→ HOW TO COMPLETE THIS TASK
Repeat nothing but the lines below running from the one containing "This announcement does" to the one containing "Information in this". Keep both end lines.
====== DATASET ENTRIES
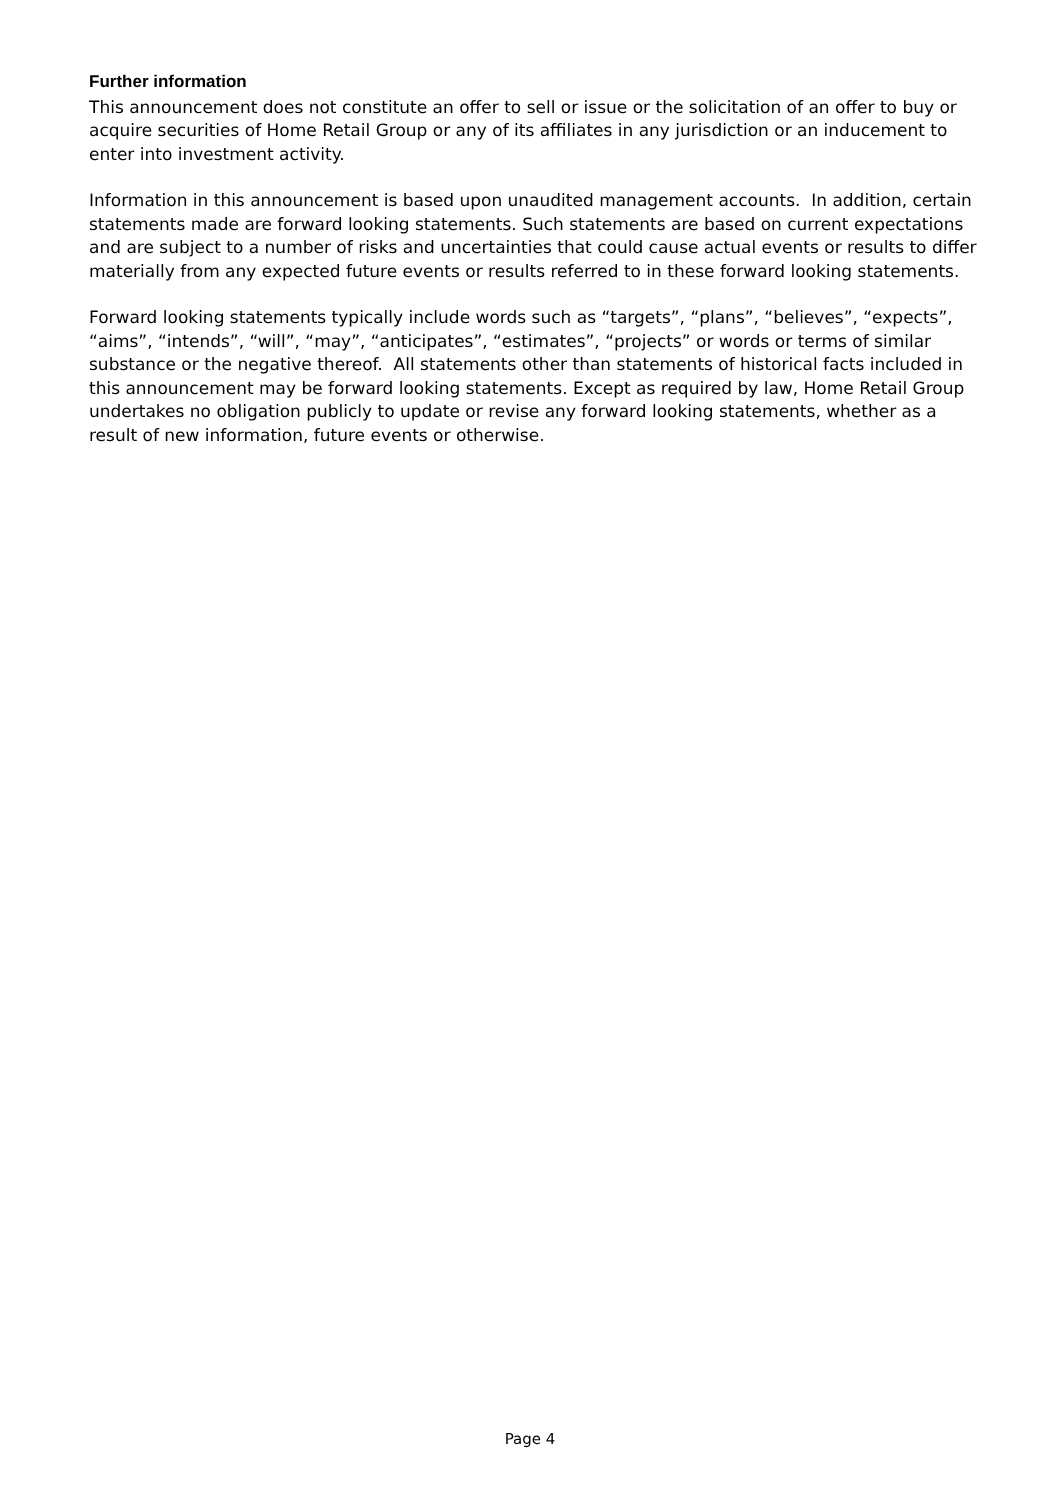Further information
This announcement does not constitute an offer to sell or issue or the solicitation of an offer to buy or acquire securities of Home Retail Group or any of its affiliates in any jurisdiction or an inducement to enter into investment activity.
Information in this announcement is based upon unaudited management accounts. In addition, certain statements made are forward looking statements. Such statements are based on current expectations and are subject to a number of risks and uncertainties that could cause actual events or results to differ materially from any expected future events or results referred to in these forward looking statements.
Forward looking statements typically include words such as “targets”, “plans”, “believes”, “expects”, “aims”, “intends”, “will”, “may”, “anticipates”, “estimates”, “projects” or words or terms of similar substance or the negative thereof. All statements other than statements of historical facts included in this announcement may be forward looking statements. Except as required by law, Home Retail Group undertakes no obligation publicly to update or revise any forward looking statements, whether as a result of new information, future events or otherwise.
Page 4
============
→ ANSWER SPACE
This announcement does not constitute an offer to sell or issue or the solicitation of an offer to buy or acquire securities of Home Retail Group or any of its affiliates in any jurisdiction or an inducement to enter into investment activity.
Information in this announcement is based upon unaudited management accounts. In addition, certain statements made are forward looking statements. Such statements are based on current expectations and are subject to a number of risks and uncertainties that could cause actual events or results to differ materially from any expected future events or results referred to in these forward looking statements.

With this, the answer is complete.